(Data extracted from a collection)

>>>>>

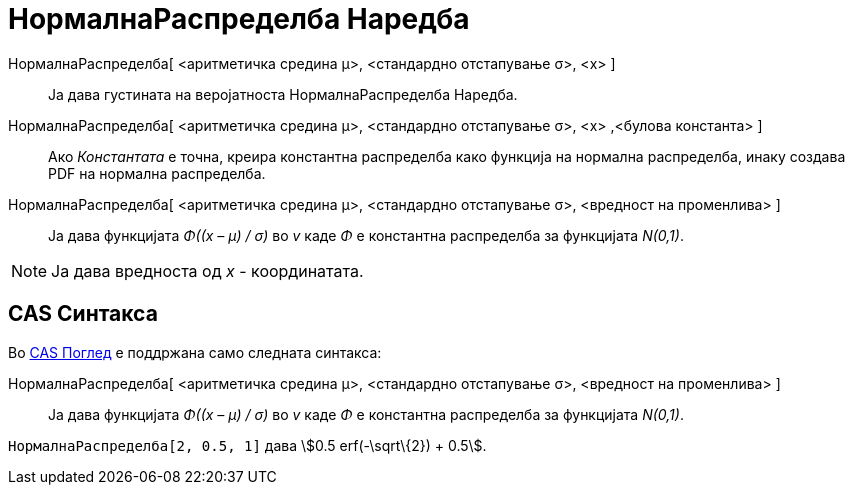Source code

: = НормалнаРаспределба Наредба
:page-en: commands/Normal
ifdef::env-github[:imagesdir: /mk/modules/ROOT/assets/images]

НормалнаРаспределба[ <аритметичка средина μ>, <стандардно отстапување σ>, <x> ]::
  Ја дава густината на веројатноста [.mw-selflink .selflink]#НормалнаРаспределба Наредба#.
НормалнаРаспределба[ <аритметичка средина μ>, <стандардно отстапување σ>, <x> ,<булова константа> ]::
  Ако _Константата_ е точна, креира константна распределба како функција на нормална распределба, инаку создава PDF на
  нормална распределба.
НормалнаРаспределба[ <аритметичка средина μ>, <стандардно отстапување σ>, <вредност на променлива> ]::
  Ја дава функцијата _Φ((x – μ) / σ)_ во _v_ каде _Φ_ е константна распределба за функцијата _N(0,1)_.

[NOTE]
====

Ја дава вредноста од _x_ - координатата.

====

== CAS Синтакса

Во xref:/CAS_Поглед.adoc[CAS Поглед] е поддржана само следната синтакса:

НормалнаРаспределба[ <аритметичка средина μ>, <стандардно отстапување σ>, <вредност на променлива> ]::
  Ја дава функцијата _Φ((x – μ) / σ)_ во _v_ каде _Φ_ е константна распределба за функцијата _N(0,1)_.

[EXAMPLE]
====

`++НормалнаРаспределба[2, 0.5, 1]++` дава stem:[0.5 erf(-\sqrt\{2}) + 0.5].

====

<<<<<
>>>>>

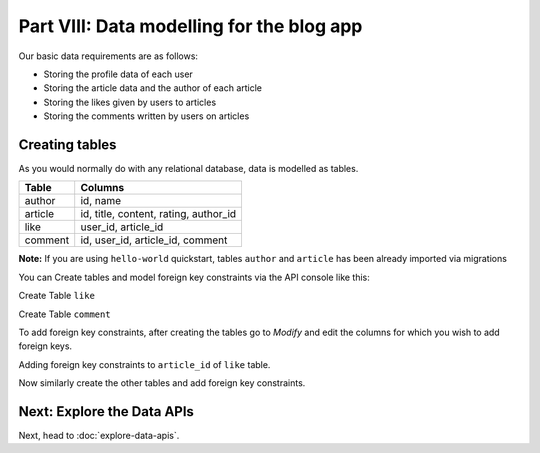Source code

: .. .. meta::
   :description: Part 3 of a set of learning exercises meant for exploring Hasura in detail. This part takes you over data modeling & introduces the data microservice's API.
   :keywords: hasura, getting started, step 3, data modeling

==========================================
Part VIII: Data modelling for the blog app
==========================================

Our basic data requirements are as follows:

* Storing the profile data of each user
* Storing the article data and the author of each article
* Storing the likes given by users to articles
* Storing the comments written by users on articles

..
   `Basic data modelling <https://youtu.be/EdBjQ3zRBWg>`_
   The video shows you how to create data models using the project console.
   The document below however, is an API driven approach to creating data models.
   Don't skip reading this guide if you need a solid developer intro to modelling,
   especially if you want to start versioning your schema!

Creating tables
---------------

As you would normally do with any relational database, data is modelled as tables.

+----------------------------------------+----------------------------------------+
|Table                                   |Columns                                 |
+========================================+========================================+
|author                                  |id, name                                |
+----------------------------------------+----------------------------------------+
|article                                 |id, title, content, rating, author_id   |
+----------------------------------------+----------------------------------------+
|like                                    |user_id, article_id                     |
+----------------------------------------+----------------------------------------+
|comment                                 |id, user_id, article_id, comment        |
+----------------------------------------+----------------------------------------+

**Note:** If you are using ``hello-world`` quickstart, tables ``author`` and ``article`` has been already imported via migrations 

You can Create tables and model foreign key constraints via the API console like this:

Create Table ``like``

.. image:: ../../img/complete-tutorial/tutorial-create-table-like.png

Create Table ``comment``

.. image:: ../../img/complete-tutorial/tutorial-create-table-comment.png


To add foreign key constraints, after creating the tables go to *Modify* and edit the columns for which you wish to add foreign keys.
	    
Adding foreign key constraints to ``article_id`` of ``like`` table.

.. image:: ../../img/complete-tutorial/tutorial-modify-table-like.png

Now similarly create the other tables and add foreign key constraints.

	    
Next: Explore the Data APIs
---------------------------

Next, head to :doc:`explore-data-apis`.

<<<<<

Required work
Wherever "НормалнаРаспределба" occurs in the entries above, copy the line it sits on.

Solved problem
: = НормалнаРаспределба Наредба
НормалнаРаспределба[ <аритметичка средина μ>, <стандардно отстапување σ>, <x> ]::
  Ја дава густината на веројатноста [.mw-selflink .selflink]#НормалнаРаспределба Наредба#.
НормалнаРаспределба[ <аритметичка средина μ>, <стандардно отстапување σ>, <x> ,<булова константа> ]::
НормалнаРаспределба[ <аритметичка средина μ>, <стандардно отстапување σ>, <вредност на променлива> ]::
НормалнаРаспределба[ <аритметичка средина μ>, <стандардно отстапување σ>, <вредност на променлива> ]::
`++НормалнаРаспределба[2, 0.5, 1]++` дава stem:[0.5 erf(-\sqrt\{2}) + 0.5].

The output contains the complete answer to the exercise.